- [DIRECTIONS] What are the lines from the top of the entries below through the line containing "2. Literature review"? Return them exactly, both ends included, without the pictures.

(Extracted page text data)

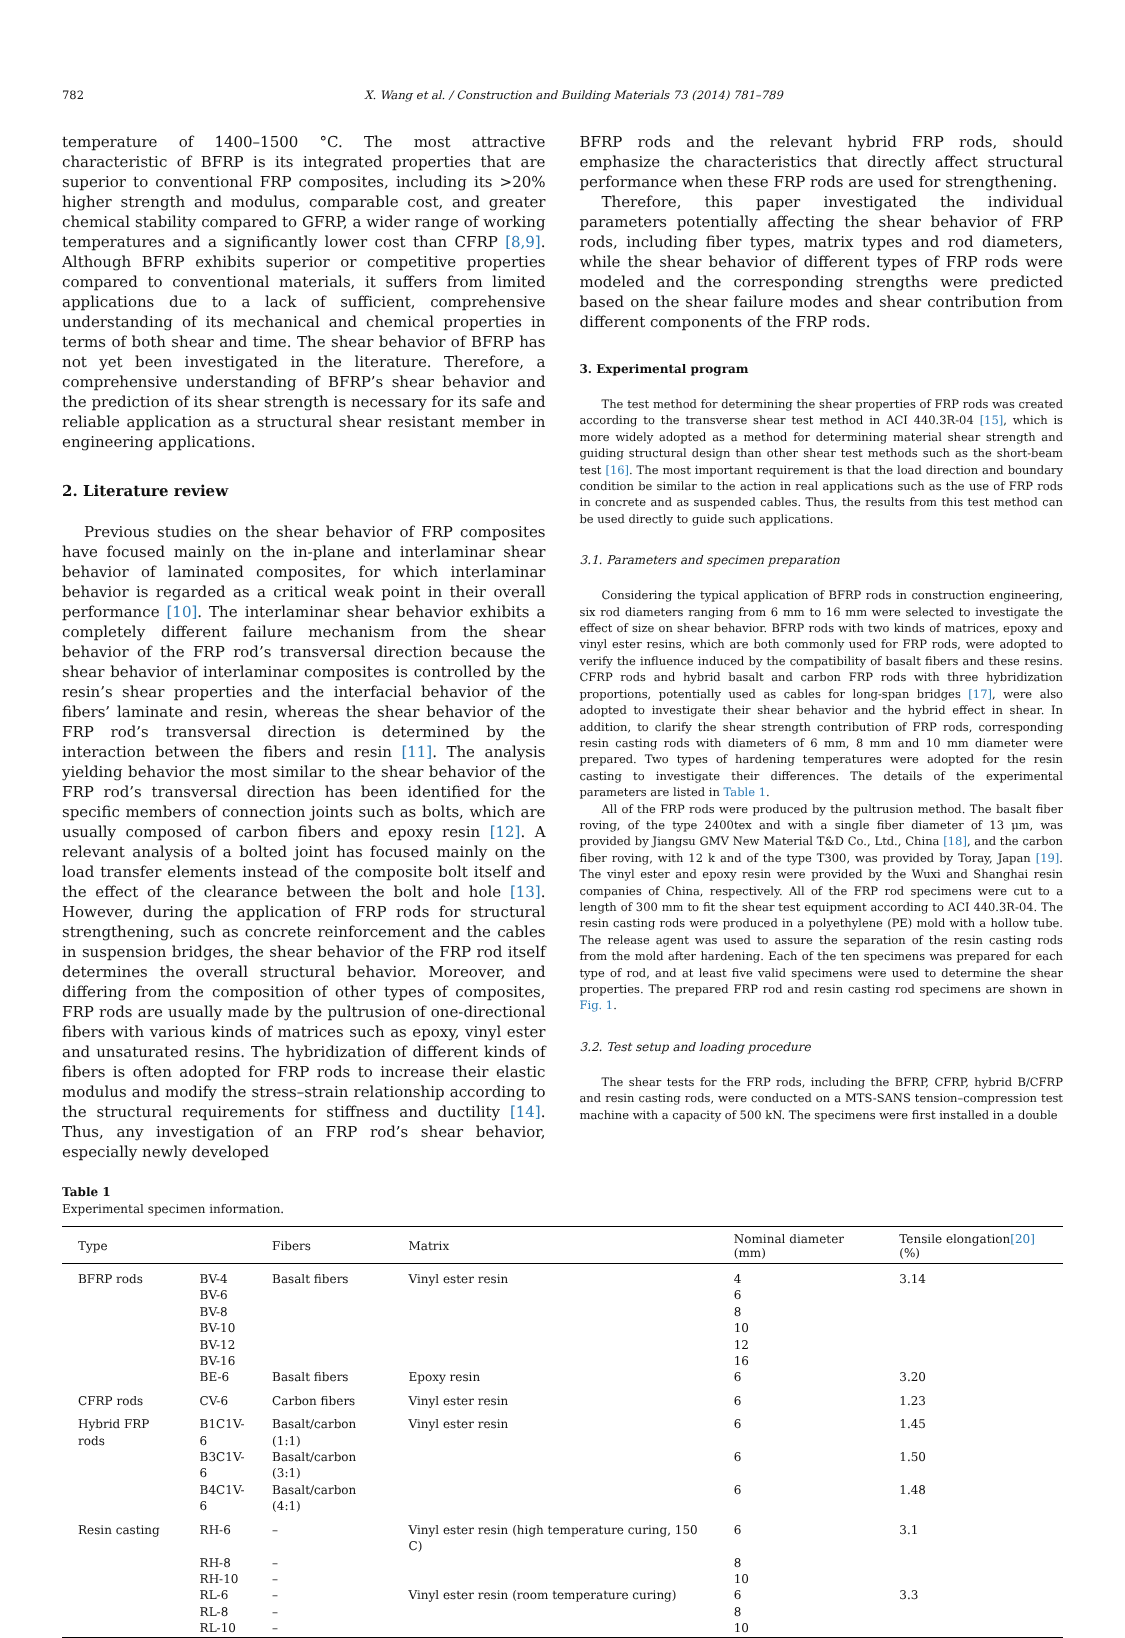782 X. Wang et al. / Construction and Building Materials 73 (2014) 781–789
temperature of 1400–1500 °C. The most attractive characteristic of BFRP is its integrated properties that are superior to conventional FRP composites, including its >20% higher strength and modulus, comparable cost, and greater chemical stability compared to GFRP, a wider range of working temperatures and a significantly lower cost than CFRP [8,9]. Although BFRP exhibits superior or competitive properties compared to conventional materials, it suffers from limited applications due to a lack of sufficient, comprehensive understanding of its mechanical and chemical properties in terms of both shear and time. The shear behavior of BFRP has not yet been investigated in the literature. Therefore, a comprehensive understanding of BFRP’s shear behavior and the prediction of its shear strength is necessary for its safe and reliable application as a structural shear resistant member in engineering applications.
2. Literature review
Previous studies on the shear behavior of FRP composites have focused mainly on the in-plane and interlaminar shear behavior of laminated composites, for which interlaminar behavior is regarded as a critical weak point in their overall performance [10]. The interlaminar shear behavior exhibits a completely different failure mechanism from the shear behavior of the FRP rod’s transversal direction because the shear behavior of interlaminar composites is controlled by the resin’s shear properties and the interfacial behavior of the fibers’ laminate and resin, whereas the shear behavior of the FRP rod’s transversal direction is determined by the interaction between the fibers and resin [11]. The analysis yielding behavior the most similar to the shear behavior of the FRP rod’s transversal direction has been identified for the specific members of connection joints such as bolts, which are usually composed of carbon fibers and epoxy resin [12]. A relevant analysis of a bolted joint has focused mainly on the load transfer elements instead of the composite bolt itself and the effect of the clearance between the bolt and hole [13]. However, during the application of FRP rods for structural strengthening, such as concrete reinforcement and the cables in suspension bridges, the shear behavior of the FRP rod itself determines the overall structural behavior. Moreover, and differing from the composition of other types of composites, FRP rods are usually made by the pultrusion of one-directional fibers with various kinds of matrices such as epoxy, vinyl ester and unsaturated resins. The hybridization of different kinds of fibers is often adopted for FRP rods to increase their elastic modulus and modify the stress–strain relationship according to the structural requirements for stiffness and ductility [14]. Thus, any investigation of an FRP rod’s shear behavior, especially newly developed
BFRP rods and the relevant hybrid FRP rods, should emphasize the characteristics that directly affect structural performance when these FRP rods are used for strengthening.
Therefore, this paper investigated the individual parameters potentially affecting the shear behavior of FRP rods, including fiber types, matrix types and rod diameters, while the shear behavior of different types of FRP rods were modeled and the corresponding strengths were predicted based on the shear failure modes and shear contribution from different components of the FRP rods.
3. Experimental program
The test method for determining the shear properties of FRP rods was created according to the transverse shear test method in ACI 440.3R-04 [15], which is more widely adopted as a method for determining material shear strength and guiding structural design than other shear test methods such as the short-beam test [16]. The most important requirement is that the load direction and boundary condition be similar to the action in real applications such as the use of FRP rods in concrete and as suspended cables. Thus, the results from this test method can be used directly to guide such applications.
3.1. Parameters and specimen preparation
Considering the typical application of BFRP rods in construction engineering, six rod diameters ranging from 6 mm to 16 mm were selected to investigate the effect of size on shear behavior. BFRP rods with two kinds of matrices, epoxy and vinyl ester resins, which are both commonly used for FRP rods, were adopted to verify the influence induced by the compatibility of basalt fibers and these resins. CFRP rods and hybrid basalt and carbon FRP rods with three hybridization proportions, potentially used as cables for long-span bridges [17], were also adopted to investigate their shear behavior and the hybrid effect in shear. In addition, to clarify the shear strength contribution of FRP rods, corresponding resin casting rods with diameters of 6 mm, 8 mm and 10 mm diameter were prepared. Two types of hardening temperatures were adopted for the resin casting to investigate their differences. The details of the experimental parameters are listed in Table 1.
All of the FRP rods were produced by the pultrusion method. The basalt fiber roving, of the type 2400tex and with a single fiber diameter of 13 μm, was provided by Jiangsu GMV New Material T&D Co., Ltd., China [18], and the carbon fiber roving, with 12 k and of the type T300, was provided by Toray, Japan [19]. The vinyl ester and epoxy resin were provided by the Wuxi and Shanghai resin companies of China, respectively. All of the FRP rod specimens were cut to a length of 300 mm to fit the shear test equipment according to ACI 440.3R-04. The resin casting rods were produced in a polyethylene (PE) mold with a hollow tube. The release agent was used to assure the separation of the resin casting rods from the mold after hardening. Each of the ten specimens was prepared for each type of rod, and at least five valid specimens were used to determine the shear properties. The prepared FRP rod and resin casting rod specimens are shown in Fig. 1.
3.2. Test setup and loading procedure
The shear tests for the FRP rods, including the BFRP, CFRP, hybrid B/CFRP and resin casting rods, were conducted on a MTS-SANS tension–compression test machine with a capacity of 500 kN. The specimens were first installed in a double
Table 1
Experimental specimen information.
| Type | | Fibers | Matrix | Nominal diameter (mm) | Tensile elongation [20] (%) |
| --- | --- | --- | --- | --- | --- |
| BFRP rods | BV-4 | Basalt fibers | Vinyl ester resin | 4 | 3.14 |
| | BV-6 | | | 6 | |
| | BV-8 | | | 8 | |
| | BV-10 | | | 10 | |
| | BV-12 | | | 12 | |
| | BV-16 | | | 16 | |
| | BE-6 | Basalt fibers | Epoxy resin | 6 | 3.20 |
| CFRP rods | CV-6 | Carbon fibers | Vinyl ester resin | 6 | 1.23 |
| Hybrid FRP rods | B1C1V-6 | Basalt/carbon (1:1) | Vinyl ester resin | 6 | 1.45 |
| | B3C1V-6 | Basalt/carbon (3:1) | | 6 | 1.50 |
| | B4C1V-6 | Basalt/carbon (4:1) | | 6 | 1.48 |
| Resin casting | RH-6 | – | Vinyl ester resin (high temperature curing, 150 C) | 6 | 3.1 |
| | RH-8 | – | | 8 | |
| | RH-10 | – | | 10 | |
| | RL-6 | – | Vinyl ester resin (room temperature curing) | 6 | 3.3 |
| | RL-8 | – | | 8 | |
| | RL-10 | – | | 10 | |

- [TASK RESPONSE]
782 X. Wang et al. / Construction and Building Materials 73 (2014) 781–789
temperature of 1400–1500 °C. The most attractive characteristic of BFRP is its integrated properties that are superior to conventional FRP composites, including its >20% higher strength and modulus, comparable cost, and greater chemical stability compared to GFRP, a wider range of working temperatures and a significantly lower cost than CFRP [8,9]. Although BFRP exhibits superior or competitive properties compared to conventional materials, it suffers from limited applications due to a lack of sufficient, comprehensive understanding of its mechanical and chemical properties in terms of both shear and time. The shear behavior of BFRP has not yet been investigated in the literature. Therefore, a comprehensive understanding of BFRP’s shear behavior and the prediction of its shear strength is necessary for its safe and reliable application as a structural shear resistant member in engineering applications.
2. Literature review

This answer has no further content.